(Dataset items)
[Start of section]

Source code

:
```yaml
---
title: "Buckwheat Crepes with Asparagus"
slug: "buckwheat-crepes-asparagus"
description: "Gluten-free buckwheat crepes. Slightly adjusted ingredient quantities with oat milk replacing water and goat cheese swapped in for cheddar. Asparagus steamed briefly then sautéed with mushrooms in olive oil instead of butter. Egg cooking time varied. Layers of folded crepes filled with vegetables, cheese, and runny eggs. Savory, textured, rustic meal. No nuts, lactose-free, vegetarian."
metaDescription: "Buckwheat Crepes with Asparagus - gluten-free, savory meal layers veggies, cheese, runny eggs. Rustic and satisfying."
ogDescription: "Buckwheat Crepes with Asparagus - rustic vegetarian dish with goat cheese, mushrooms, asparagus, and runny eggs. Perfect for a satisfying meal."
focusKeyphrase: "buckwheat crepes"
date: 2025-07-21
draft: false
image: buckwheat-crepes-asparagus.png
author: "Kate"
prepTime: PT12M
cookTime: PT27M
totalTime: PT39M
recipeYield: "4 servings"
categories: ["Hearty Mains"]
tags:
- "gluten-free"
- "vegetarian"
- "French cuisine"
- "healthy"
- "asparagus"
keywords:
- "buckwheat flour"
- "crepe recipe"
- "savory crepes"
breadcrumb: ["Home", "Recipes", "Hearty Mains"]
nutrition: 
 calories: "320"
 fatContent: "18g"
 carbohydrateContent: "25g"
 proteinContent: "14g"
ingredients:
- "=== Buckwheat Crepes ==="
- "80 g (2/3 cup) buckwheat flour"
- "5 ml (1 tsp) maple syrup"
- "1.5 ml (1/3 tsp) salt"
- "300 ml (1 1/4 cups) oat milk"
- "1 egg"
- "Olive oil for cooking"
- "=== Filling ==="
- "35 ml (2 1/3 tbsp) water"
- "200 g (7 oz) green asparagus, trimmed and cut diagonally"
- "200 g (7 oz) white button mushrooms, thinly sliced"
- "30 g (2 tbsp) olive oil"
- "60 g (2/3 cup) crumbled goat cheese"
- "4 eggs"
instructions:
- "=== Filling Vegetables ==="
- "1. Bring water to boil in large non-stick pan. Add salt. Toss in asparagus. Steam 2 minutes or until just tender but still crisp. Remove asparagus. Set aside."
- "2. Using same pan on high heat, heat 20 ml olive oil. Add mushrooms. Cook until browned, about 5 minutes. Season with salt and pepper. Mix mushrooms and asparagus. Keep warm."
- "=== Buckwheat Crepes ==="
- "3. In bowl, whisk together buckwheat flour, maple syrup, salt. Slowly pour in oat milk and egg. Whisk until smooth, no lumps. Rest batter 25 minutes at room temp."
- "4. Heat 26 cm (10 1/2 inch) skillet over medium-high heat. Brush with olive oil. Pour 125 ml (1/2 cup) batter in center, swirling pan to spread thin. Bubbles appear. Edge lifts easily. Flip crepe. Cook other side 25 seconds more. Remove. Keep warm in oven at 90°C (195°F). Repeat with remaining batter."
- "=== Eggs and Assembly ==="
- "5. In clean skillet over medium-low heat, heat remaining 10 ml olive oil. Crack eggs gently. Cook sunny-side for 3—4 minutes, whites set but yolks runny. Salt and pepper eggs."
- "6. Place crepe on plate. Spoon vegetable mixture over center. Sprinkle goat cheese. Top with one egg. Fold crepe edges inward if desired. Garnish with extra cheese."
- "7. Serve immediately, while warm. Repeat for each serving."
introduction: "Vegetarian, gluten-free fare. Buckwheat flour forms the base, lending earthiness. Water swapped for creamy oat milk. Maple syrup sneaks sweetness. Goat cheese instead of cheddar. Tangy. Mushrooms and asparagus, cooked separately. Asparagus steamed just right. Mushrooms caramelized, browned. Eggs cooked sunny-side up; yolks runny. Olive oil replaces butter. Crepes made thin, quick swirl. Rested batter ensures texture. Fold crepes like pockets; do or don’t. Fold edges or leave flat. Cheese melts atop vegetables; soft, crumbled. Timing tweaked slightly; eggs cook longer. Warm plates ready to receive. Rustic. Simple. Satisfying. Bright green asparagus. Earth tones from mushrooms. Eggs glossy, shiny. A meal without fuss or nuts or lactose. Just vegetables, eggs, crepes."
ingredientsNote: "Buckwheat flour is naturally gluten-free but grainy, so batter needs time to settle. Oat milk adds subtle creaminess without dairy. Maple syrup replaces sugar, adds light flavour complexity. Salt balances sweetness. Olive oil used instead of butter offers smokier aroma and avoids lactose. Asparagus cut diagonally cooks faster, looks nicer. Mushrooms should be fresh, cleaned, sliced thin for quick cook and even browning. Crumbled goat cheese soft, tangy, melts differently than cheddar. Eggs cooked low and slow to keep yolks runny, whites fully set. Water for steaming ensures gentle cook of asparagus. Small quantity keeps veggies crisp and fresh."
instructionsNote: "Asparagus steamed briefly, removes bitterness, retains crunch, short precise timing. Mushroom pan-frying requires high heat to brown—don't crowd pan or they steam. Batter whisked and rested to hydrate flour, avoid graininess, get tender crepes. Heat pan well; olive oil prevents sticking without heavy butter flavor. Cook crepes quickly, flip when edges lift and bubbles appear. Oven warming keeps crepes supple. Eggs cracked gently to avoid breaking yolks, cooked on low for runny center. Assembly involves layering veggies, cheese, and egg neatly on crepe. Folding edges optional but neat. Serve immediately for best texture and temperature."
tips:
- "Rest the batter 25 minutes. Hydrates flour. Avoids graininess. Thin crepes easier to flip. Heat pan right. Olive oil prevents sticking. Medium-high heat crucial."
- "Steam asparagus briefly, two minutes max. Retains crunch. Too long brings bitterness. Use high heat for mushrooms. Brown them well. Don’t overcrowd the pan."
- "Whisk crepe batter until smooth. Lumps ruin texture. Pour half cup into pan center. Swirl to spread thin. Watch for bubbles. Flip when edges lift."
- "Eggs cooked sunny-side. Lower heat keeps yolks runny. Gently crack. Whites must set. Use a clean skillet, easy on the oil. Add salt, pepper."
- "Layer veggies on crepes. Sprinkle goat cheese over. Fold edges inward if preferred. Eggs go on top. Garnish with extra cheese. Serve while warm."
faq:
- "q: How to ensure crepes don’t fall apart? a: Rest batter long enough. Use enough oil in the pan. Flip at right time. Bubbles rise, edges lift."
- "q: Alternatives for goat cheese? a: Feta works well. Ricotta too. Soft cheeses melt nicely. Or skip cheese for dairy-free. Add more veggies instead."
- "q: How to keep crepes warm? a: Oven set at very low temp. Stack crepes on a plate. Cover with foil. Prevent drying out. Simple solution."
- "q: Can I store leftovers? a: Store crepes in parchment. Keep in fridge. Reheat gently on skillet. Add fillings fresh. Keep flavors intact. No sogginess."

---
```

[End of section]
[Start of section]

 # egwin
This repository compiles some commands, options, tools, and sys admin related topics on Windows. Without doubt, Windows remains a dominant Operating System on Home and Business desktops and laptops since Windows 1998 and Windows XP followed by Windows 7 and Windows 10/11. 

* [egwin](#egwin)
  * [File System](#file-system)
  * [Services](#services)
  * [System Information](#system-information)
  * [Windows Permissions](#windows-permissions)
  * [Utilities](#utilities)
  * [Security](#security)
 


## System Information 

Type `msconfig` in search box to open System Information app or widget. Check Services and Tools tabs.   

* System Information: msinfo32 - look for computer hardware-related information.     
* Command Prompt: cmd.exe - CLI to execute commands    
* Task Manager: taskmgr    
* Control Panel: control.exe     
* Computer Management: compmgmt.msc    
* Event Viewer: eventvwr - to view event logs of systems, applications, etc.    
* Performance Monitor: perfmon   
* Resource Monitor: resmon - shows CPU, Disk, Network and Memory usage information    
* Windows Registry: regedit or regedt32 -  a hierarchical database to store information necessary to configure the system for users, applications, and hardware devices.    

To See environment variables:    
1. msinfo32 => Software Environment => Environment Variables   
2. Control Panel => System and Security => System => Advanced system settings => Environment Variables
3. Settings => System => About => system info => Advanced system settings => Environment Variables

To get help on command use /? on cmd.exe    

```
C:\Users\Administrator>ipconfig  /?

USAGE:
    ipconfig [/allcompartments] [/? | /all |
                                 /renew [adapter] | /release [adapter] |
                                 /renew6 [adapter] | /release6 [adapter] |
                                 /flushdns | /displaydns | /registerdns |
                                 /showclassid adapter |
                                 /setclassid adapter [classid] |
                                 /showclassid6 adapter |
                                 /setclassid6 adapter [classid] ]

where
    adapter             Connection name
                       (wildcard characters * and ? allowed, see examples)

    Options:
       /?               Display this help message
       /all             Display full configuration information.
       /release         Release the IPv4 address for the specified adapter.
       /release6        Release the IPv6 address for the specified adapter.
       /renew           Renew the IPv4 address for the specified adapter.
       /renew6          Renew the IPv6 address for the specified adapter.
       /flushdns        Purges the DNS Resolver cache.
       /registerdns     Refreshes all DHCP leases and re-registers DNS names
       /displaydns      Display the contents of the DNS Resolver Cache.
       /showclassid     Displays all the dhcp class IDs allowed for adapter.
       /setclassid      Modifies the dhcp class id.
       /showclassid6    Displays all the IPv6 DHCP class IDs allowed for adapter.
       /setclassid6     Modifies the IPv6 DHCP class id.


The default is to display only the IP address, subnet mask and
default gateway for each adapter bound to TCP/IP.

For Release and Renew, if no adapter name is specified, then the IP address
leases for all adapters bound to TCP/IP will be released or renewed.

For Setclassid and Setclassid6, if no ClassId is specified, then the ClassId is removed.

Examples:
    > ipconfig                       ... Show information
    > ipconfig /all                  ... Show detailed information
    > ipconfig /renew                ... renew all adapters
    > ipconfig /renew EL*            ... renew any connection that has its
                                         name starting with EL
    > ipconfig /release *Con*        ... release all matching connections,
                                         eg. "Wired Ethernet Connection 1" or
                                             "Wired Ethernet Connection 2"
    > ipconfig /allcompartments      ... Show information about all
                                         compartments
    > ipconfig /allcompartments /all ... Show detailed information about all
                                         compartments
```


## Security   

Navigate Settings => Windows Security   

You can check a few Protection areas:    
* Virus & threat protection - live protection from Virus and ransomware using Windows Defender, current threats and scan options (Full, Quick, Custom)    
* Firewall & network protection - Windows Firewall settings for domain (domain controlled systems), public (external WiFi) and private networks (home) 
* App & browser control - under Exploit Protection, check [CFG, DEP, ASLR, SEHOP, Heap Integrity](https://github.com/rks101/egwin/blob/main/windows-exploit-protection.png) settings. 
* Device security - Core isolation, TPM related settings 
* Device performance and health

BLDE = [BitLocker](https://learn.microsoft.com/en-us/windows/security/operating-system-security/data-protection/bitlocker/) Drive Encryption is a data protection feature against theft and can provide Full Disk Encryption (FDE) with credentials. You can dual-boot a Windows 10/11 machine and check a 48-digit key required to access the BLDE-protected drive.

[End of section]

= ABOUT THIS EXERCISE =
Extract all lines from the data in which "ensures" is found.

= RESULT OF THE TASK =
introduction: "Vegetarian, gluten-free fare. Buckwheat flour forms the base, lending earthiness. Water swapped for creamy oat milk. Maple syrup sneaks sweetness. Goat cheese instead of cheddar. Tangy. Mushrooms and asparagus, cooked separately. Asparagus steamed just right. Mushrooms caramelized, browned. Eggs cooked sunny-side up; yolks runny. Olive oil replaces butter. Crepes made thin, quick swirl. Rested batter ensures texture. Fold crepes like pockets; do or don’t. Fold edges or leave flat. Cheese melts atop vegetables; soft, crumbled. Timing tweaked slightly; eggs cook longer. Warm plates ready to receive. Rustic. Simple. Satisfying. Bright green asparagus. Earth tones from mushrooms. Eggs glossy, shiny. A meal without fuss or nuts or lactose. Just vegetables, eggs, crepes."
ingredientsNote: "Buckwheat flour is naturally gluten-free but grainy, so batter needs time to settle. Oat milk adds subtle creaminess without dairy. Maple syrup replaces sugar, adds light flavour complexity. Salt balances sweetness. Olive oil used instead of butter offers smokier aroma and avoids lactose. Asparagus cut diagonally cooks faster, looks nicer. Mushrooms should be fresh, cleaned, sliced thin for quick cook and even browning. Crumbled goat cheese soft, tangy, melts differently than cheddar. Eggs cooked low and slow to keep yolks runny, whites fully set. Water for steaming ensures gentle cook of asparagus. Small quantity keeps veggies crisp and fresh."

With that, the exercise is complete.